» **Task description**
Can you set down, word for word, everything in the passage below on terror suspects' legal entry into the West, from "One of the more" down to "who were Saudis."?

» **Provided text**
== == ==

One of the more striking—and worrisome—aspects of the April 2013 Boston Marathon terror attack and the cross-border al-Qa'eda/Iran plot to bomb a passenger railway that runs between New York City and Toronto, Canada is the realization that all four suspects so far identified in the two plots had entered legally into the United States and Canada, respectively. Crossing legally into Western countries targeted for terror attacks, entering immigrant and refugee streams without drawing attention from security services, and blending into existing multicultural communities while establishing personas indistinguishable from those of tens of thousands of other new arrivals, appears to be a tried and true modus operandi for Islamic jihadis. It definitely worked for the fifteen of nineteen 9/11 hijackers who were Saudis.
Given the reality of that threat, brought home yet again to North America with these two latest plots, now is probably not the best time for the current administration to revive the visa program that allowed the Saudi government to help screen visa applicants for fast-track entry into the U.S. And yet, that is exactly what just happened: an agreement between the U.S. and the Kingdom of Saudi Arabia was reached in January 2013 that would accept Saudi applicants into the Global Entry Trusted Traveler program. Prince Mohammed bin Nayef heads the Saudi Interior Ministry that will screen Saudi applicants when the pilot program begins in 2014. To his credit, bin Nayef has led an internal Saudi crackdown against al-Qa'eda and survived an al-Qa'eda assassination attempt in retaliation. On the other side of the ledger, however, Saudi Arabia is the world's foremost sponsor of both Islamic jihad and Da'wa [Islamic religious outreach], the source of funding and inspiration for promoters of Islamic Sharia law and anti-Western suicide bombers alike across the globe.

== == ==

(Stored data entries)
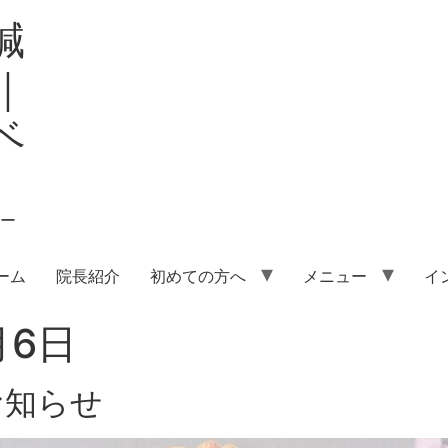
鍼
｜
ベ
ー
ーム
院長紹介
初めての方へ
メニュー
イ
月6日
お知らせ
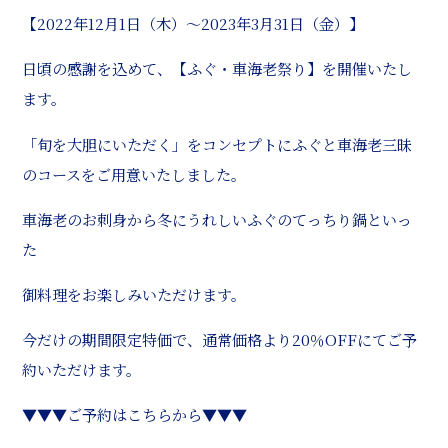
【2022年12月1日（木）～2023年3月31日（金）】
日頃の感謝を込めて、【ふぐ・車海老祭り】を開催いたし
ます。
「旬を大胆にいただく」をコンセプトにふぐと車海老三昧
のコースをご用意いたしました。
車海老のお刺身から冬にうれしいふぐのてっちり鍋といっ
た
御料理をお楽しみいただけます。
今だけの期間限定特価で、通常価格より20％OFFにてご予
約いただけます。
▼▼▼ご予約はこちらから▼▼▼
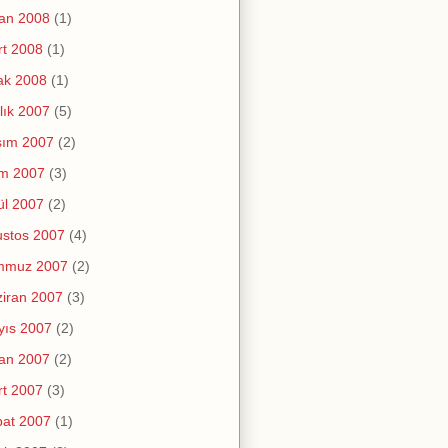
an 2008
(1)
t 2008
(1)
ak 2008
(1)
lık 2007
(5)
sım 2007
(2)
im 2007
(3)
ül 2007
(2)
stos 2007
(4)
mmuz 2007
(2)
iran 2007
(3)
yıs 2007
(2)
an 2007
(2)
t 2007
(3)
at 2007
(1)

== == ==

» **Finished exercise**
One of the more striking—and worrisome—aspects of the April 2013 Boston Marathon terror attack and the cross-border al-Qa'eda/Iran plot to bomb a passenger railway that runs between New York City and Toronto, Canada is the realization that all four suspects so far identified in the two plots had entered legally into the United States and Canada, respectively. Crossing legally into Western countries targeted for terror attacks, entering immigrant and refugee streams without drawing attention from security services, and blending into existing multicultural communities while establishing personas indistinguishable from those of tens of thousands of other new arrivals, appears to be a tried and true modus operandi for Islamic jihadis. It definitely worked for the fifteen of nineteen 9/11 hijackers who were Saudis.